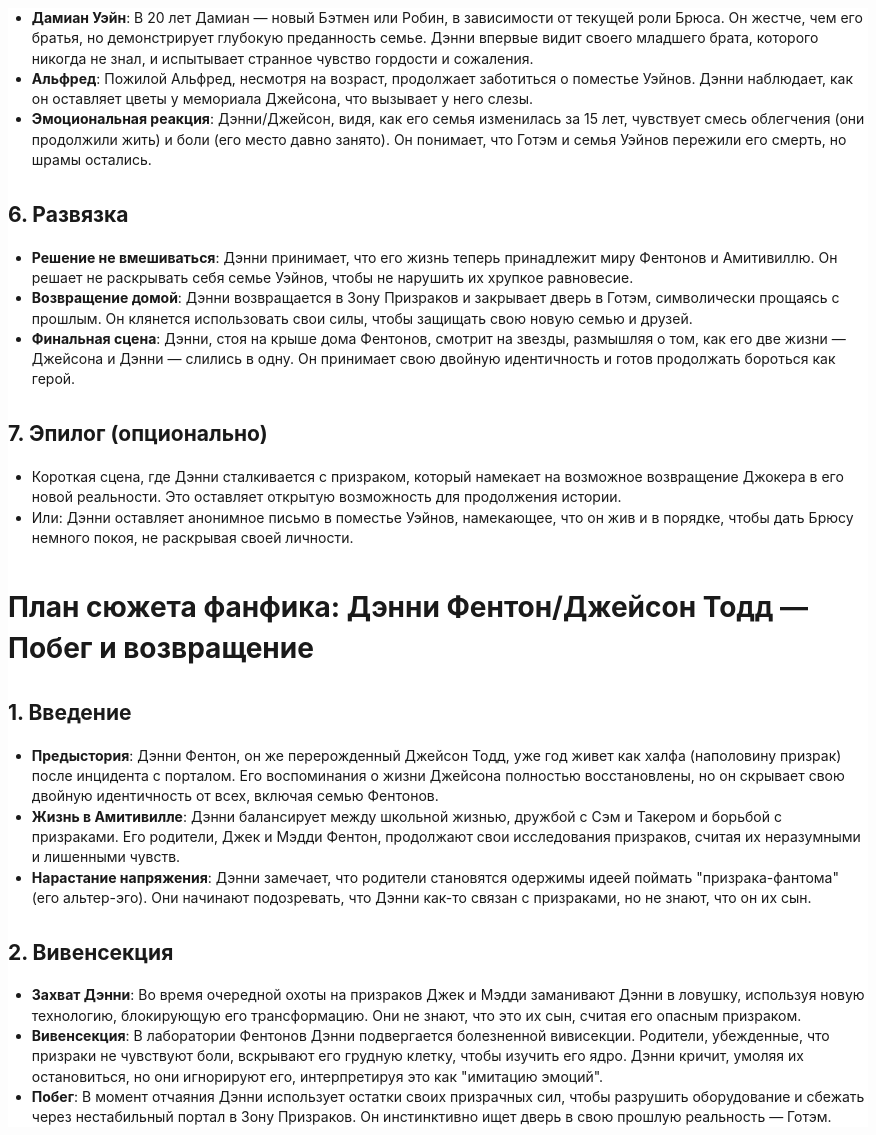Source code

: - **Дамиан Уэйн**: В 20 лет Дамиан — новый Бэтмен или Робин, в зависимости от текущей роли Брюса. Он жестче, чем его братья, но демонстрирует глубокую преданность семье. Дэнни впервые видит своего младшего брата, которого никогда не знал, и испытывает странное чувство гордости и сожаления.
- **Альфред**: Пожилой Альфред, несмотря на возраст, продолжает заботиться о поместье Уэйнов. Дэнни наблюдает, как он оставляет цветы у мемориала Джейсона, что вызывает у него слезы.
- **Эмоциональная реакция**: Дэнни/Джейсон, видя, как его семья изменилась за 15 лет, чувствует смесь облегчения (они продолжили жить) и боли (его место давно занято). Он понимает, что Готэм и семья Уэйнов пережили его смерть, но шрамы остались.

## 6. Развязка
- **Решение не вмешиваться**: Дэнни принимает, что его жизнь теперь принадлежит миру Фентонов и Амитивиллю. Он решает не раскрывать себя семье Уэйнов, чтобы не нарушить их хрупкое равновесие.
- **Возвращение домой**: Дэнни возвращается в Зону Призраков и закрывает дверь в Готэм, символически прощаясь с прошлым. Он клянется использовать свои силы, чтобы защищать свою новую семью и друзей.
- **Финальная сцена**: Дэнни, стоя на крыше дома Фентонов, смотрит на звезды, размышляя о том, как его две жизни — Джейсона и Дэнни — слились в одну. Он принимает свою двойную идентичность и готов продолжать бороться как герой.

## 7. Эпилог (опционально)
- Короткая сцена, где Дэнни сталкивается с призраком, который намекает на возможное возвращение Джокера в его новой реальности. Это оставляет открытую возможность для продолжения истории.
- Или: Дэнни оставляет анонимное письмо в поместье Уэйнов, намекающее, что он жив и в порядке, чтобы дать Брюсу немного покоя, не раскрывая своей личности.


# План сюжета фанфика: Дэнни Фентон/Джейсон Тодд — Побег и возвращение

## 1. Введение
- **Предыстория**: Дэнни Фентон, он же перерожденный Джейсон Тодд, уже год живет как халфа (наполовину призрак) после инцидента с порталом. Его воспоминания о жизни Джейсона полностью восстановлены, но он скрывает свою двойную идентичность от всех, включая семью Фентонов.
- **Жизнь в Амитивилле**: Дэнни балансирует между школьной жизнью, дружбой с Сэм и Такером и борьбой с призраками. Его родители, Джек и Мэдди Фентон, продолжают свои исследования призраков, считая их неразумными и лишенными чувств.
- **Нарастание напряжения**: Дэнни замечает, что родители становятся одержимы идеей поймать "призрака-фантома" (его альтер-эго). Они начинают подозревать, что Дэнни как-то связан с призраками, но не знают, что он их сын.

## 2. Вивенсекция
- **Захват Дэнни**: Во время очередной охоты на призраков Джек и Мэдди заманивают Дэнни в ловушку, используя новую технологию, блокирующую его трансформацию. Они не знают, что это их сын, считая его опасным призраком.
- **Вивенсекция**: В лаборатории Фентонов Дэнни подвергается болезненной вивисекции. Родители, убежденные, что призраки не чувствуют боли, вскрывают его грудную клетку, чтобы изучить его ядро. Дэнни кричит, умоляя их остановиться, но они игнорируют его, интерпретируя это как "имитацию эмоций".
- **Побег**: В момент отчаяния Дэнни использует остатки своих призрачных сил, чтобы разрушить оборудование и сбежать через нестабильный портал в Зону Призраков. Он инстинктивно ищет дверь в свою прошлую реальность — Готэм.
============
▸ ABOUT THIS TASK
Nothing but a number is expected here: say how many lines in the material hold "знают".

▸ FINISHED TASK
2